• Request 1: According to the section on changing the backoffQ less function, what part of the backoff expiration times will the new version ignore?

• Selection:
___

Change backoffQ less function

As mentioned in risks, backoffQ’s heap lessFn function has to be changed to apply priority within 1 second windows. The actual implementation takes backoff expiration times of two pods and compares which is lower. The new version will ignore the milliseconds and use priorities to compare pods within those windows. To make ordering predictable, in case of equal priorities within the same window, the whole backoff time expiration will be eventually compared. See the pseudocode:

func podsCompareBackoffCompleted(pInfo1, pInfo2 *framework.QueuedPodInfo) bool {
	if pInfo1.BackoffTime.InSeconds() != pInfo2.BackoffTime.InSeconds() {
		return pInfo1.BackoffTime.Before(pInfo2.BackoffTime)
	}
	if pInfo1.Priority != pInfo2.Priority {
		return pInfo1.Priority > pInfo2.Priority
	}
	return pInfo1.BackoffTime.Before(pInfo2.BackoffTime)
}

Test Plan

[x] I/we understand the owners of the involved components may require updates to existing tests to make this code solid enough prior to committing the changes necessary to implement this enhancement.

Prerequisite testing updates

Unit tests

k8s.io/kubernetes/pkg/scheduler/backend/queue: 2025-02-06 - 91.4

Integration tests

k8s.io/kubernetes/test/integration/scheduler/queueing - add test cases covering the scenario.

___

• Data for the task:
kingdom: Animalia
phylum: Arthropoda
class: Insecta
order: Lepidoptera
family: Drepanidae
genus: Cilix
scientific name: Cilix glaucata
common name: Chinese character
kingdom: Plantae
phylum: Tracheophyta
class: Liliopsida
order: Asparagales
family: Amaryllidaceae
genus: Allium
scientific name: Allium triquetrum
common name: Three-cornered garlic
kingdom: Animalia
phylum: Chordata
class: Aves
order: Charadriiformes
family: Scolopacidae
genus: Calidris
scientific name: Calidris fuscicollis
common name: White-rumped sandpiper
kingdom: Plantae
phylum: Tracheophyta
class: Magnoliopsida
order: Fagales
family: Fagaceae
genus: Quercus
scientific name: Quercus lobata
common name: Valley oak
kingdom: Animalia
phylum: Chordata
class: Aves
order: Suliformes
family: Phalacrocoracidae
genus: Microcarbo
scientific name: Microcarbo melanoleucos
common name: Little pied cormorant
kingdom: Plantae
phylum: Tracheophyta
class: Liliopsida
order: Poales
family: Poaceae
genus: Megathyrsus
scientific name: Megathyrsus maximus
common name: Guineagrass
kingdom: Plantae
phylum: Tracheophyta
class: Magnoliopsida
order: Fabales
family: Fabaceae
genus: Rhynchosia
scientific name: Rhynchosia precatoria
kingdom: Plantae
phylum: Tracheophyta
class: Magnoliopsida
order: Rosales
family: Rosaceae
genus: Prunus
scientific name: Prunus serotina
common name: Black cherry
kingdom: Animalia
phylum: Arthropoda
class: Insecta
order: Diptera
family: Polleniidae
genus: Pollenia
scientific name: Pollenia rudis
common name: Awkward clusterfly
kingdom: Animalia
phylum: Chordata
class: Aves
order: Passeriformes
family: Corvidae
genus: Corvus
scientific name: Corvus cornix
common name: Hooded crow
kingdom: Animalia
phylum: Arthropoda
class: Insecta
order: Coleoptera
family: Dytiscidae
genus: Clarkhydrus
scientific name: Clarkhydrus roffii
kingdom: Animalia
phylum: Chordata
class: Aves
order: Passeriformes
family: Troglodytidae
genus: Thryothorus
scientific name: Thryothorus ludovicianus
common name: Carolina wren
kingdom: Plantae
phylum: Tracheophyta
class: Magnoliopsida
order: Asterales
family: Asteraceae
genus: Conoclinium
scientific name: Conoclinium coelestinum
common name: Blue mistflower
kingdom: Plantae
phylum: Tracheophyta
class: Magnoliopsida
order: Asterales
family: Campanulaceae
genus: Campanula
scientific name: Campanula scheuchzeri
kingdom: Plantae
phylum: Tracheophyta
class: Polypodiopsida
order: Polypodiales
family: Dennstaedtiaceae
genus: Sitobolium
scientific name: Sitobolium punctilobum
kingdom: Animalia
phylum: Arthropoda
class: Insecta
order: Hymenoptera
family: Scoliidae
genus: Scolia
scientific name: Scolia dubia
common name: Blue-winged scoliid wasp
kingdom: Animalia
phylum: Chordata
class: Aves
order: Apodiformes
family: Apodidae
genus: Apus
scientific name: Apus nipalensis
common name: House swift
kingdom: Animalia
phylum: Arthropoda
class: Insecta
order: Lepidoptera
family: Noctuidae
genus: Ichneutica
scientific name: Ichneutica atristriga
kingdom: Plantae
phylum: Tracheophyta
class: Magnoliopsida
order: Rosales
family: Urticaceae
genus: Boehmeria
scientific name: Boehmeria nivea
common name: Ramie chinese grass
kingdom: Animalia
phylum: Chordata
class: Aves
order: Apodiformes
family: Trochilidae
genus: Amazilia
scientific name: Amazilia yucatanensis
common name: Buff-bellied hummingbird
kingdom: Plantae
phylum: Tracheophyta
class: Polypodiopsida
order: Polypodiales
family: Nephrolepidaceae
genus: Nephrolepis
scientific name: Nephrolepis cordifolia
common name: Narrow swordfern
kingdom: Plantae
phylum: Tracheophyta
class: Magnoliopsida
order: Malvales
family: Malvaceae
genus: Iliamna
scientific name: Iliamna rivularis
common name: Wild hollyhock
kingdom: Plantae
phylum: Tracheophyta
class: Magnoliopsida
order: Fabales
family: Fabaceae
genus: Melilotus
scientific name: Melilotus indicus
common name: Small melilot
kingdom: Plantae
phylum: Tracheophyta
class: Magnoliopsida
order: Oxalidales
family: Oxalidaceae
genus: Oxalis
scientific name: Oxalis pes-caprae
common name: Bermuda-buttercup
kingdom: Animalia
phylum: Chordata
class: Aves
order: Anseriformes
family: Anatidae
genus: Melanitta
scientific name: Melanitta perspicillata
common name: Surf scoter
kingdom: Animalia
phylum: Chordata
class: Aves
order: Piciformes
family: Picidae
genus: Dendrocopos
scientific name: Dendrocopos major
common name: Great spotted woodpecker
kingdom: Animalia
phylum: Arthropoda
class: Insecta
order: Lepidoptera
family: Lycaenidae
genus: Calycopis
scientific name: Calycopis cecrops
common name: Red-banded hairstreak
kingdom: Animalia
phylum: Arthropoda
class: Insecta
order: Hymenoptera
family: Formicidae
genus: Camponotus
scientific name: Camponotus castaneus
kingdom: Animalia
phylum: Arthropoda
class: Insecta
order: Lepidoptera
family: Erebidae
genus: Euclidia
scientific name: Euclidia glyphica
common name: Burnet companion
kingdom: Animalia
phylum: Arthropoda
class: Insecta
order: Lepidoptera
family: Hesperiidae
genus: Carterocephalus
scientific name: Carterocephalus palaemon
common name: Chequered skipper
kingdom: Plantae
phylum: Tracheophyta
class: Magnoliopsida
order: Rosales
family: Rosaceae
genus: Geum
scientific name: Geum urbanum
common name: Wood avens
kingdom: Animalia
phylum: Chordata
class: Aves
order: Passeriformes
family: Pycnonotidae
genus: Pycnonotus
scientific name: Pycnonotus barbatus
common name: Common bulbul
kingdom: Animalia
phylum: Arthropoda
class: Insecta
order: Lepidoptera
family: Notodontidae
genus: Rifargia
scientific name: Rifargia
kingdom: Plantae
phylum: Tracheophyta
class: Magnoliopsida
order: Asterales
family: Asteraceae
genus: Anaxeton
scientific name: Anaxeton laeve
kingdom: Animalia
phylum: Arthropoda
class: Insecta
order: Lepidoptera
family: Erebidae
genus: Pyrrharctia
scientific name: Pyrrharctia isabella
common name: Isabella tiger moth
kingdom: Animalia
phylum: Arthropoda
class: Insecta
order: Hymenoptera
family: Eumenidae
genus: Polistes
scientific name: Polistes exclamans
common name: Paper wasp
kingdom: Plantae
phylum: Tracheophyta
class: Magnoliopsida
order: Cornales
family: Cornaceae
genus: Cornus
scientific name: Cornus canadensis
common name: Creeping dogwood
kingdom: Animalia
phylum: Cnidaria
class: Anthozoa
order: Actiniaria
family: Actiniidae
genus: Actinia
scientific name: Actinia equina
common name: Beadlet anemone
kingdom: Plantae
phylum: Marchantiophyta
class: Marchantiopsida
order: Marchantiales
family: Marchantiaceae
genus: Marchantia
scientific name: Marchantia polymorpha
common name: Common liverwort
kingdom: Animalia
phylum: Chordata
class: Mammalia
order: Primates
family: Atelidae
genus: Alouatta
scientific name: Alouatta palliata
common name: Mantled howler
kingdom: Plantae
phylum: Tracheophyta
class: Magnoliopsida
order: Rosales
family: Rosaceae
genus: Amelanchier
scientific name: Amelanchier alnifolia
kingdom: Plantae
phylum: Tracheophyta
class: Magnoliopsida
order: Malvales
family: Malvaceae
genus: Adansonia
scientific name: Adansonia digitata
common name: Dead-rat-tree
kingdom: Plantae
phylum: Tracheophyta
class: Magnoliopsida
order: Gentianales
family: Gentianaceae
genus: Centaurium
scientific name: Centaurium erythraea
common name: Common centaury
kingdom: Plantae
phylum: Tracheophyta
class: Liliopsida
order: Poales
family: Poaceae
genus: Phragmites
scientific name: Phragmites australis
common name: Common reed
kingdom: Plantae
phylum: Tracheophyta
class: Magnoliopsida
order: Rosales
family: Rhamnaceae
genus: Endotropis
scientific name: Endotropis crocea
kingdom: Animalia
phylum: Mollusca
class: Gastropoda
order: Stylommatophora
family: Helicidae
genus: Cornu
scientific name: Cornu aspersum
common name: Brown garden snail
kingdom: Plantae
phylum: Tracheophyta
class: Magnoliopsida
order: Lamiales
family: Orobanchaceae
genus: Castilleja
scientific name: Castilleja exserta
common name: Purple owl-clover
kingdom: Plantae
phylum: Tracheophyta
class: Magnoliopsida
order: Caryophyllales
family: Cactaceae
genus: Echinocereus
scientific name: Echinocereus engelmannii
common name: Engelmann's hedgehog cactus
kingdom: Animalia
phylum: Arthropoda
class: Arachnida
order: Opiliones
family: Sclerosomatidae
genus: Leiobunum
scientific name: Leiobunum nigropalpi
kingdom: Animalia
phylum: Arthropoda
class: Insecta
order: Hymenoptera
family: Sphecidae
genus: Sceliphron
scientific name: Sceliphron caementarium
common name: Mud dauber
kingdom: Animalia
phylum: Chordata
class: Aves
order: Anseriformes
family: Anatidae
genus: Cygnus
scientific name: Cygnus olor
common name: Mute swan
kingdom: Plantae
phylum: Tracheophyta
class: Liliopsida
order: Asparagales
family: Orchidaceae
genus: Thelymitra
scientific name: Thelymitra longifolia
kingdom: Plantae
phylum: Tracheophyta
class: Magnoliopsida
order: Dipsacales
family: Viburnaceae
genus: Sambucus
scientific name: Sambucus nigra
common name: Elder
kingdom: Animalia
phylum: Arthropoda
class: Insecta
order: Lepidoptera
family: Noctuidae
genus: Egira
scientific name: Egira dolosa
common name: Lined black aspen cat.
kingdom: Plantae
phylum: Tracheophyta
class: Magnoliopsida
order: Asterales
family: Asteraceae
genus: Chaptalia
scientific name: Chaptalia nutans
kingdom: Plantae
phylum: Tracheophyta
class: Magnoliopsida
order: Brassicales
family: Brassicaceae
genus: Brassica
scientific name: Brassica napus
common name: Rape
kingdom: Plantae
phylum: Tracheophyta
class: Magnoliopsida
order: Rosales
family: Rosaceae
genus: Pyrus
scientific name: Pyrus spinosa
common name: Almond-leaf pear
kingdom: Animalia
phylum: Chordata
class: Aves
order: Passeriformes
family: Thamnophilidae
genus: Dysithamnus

___

• Request 2: Copy the records from their first line through the line that contains "common name: Little pied cormorant", including both of those lines.

• Exercise answer 1: The new version ignores the milliseconds.

• Exercise answer 2:
kingdom: Animalia
phylum: Arthropoda
class: Insecta
order: Lepidoptera
family: Drepanidae
genus: Cilix
scientific name: Cilix glaucata
common name: Chinese character
kingdom: Plantae
phylum: Tracheophyta
class: Liliopsida
order: Asparagales
family: Amaryllidaceae
genus: Allium
scientific name: Allium triquetrum
common name: Three-cornered garlic
kingdom: Animalia
phylum: Chordata
class: Aves
order: Charadriiformes
family: Scolopacidae
genus: Calidris
scientific name: Calidris fuscicollis
common name: White-rumped sandpiper
kingdom: Plantae
phylum: Tracheophyta
class: Magnoliopsida
order: Fagales
family: Fagaceae
genus: Quercus
scientific name: Quercus lobata
common name: Valley oak
kingdom: Animalia
phylum: Chordata
class: Aves
order: Suliformes
family: Phalacrocoracidae
genus: Microcarbo
scientific name: Microcarbo melanoleucos
common name: Little pied cormorant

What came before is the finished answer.